Ma quando i dati incorporano conoscenze, cioè quando i layer non sono chiaramente separabili, come avviene nelle basi di dati improntate a schemi concettuali o nei documenti testuali, ecco che le cose si complicano. Chi cerca di ottenere conoscenza linguistica dall’analisi statistica del testo, ad esempio, si trova notoriamente a immortalare tutti i pregiudizi (bias) contenuti nei documenti, spesso con risultati politicamente imbarazzanti. Per ottenere conoscenze politicamente corrette, si devono scegliere testi politicamente corretti. In altre parole, si devono scegliere i dati in funzione della conoscenza che si vuole ottenere. Ma così facendo, di fatto, la piramide si rovescia: lo strato superiore (conoscenza) viene usato per assemblare quello inferiore (dati).

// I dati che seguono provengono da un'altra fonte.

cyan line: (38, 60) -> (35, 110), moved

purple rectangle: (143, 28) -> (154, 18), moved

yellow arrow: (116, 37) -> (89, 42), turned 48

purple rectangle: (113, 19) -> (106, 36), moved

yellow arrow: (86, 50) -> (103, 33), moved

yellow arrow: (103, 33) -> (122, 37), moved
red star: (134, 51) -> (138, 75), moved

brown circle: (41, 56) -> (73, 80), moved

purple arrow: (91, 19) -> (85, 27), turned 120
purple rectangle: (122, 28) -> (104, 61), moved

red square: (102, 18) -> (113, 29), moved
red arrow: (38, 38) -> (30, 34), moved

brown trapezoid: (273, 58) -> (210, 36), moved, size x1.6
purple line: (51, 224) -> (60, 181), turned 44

I dati della Pubblica Amministrazione sono intrisi di conoscenze: norme, nomenclature, glossari, nozioni giuridiche e amministrative, contenute sia nel lessico dei documenti sia negli schemi dei dataset. Mettervi ordine in modo razionale è tutt’altro che banale. Non è impresa da pigliare a gabbo – diceva Dante – discriver fondo a tutto l’universo. Né possiamo, in questa impresa, riporre ingenue speranze nell’empiria dei metodi computazionali oggi in voga, che mietono successi, sì, ma principalmente in altri campi. Ricavare conoscenze dall’uso linguistico (al di là dei gusti filosofici) sarebbe problematico: dobbiamo in questo caso preservare la normatività del linguaggio amministrativo. Bisognerà dunque usare i metodi statistici, se è il caso, cum grano salis, avendo ben chiari scopi e contesti.

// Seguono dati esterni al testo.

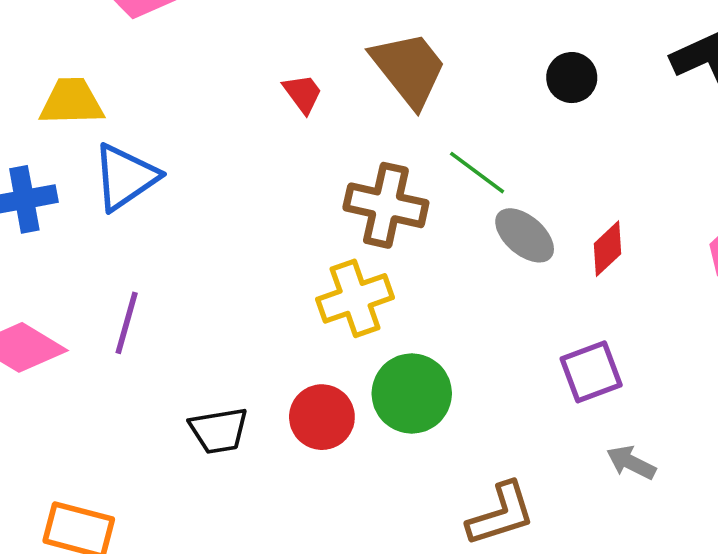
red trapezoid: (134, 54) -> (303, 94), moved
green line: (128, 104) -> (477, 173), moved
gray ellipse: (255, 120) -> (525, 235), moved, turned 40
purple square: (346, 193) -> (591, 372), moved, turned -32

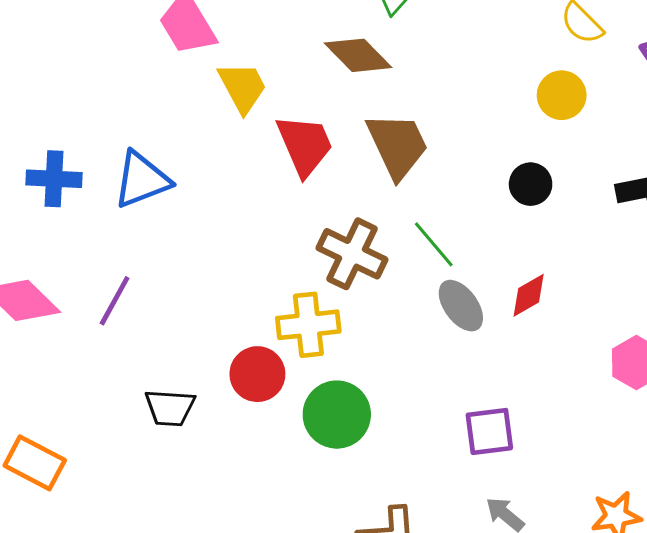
red trapezoid: (303, 94) -> (305, 145), size x1.8
yellow trapezoid: (72, 102) -> (243, 87), moved, turned 50
red diamond: (607, 249) -> (529, 295), moved
red circle: (322, 417) -> (257, 374), moved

Alla governance, dunque, non si sfugge.
Per questo, il Piano triennale per l’informatica nella PA identifica, come area di intervento: vocabolari controllati e modelli dei dati, che costituiscono un modo comune e condiviso per organizzare codici e nomenclature ricorrenti in maniera standardizzata e normalizzata (vocabolari controllati) e una concettualizzazione esaustiva e rigorosa nell’ambito di un dato dominio (ontologia o modello dei dati condiviso).
La qualità di questi modelli, ma soprattutto la loro adozione nel corpo vivo delle amministrazioni, giocheranno un ruolo fondamentale nella costruzione di una PA più intelligente.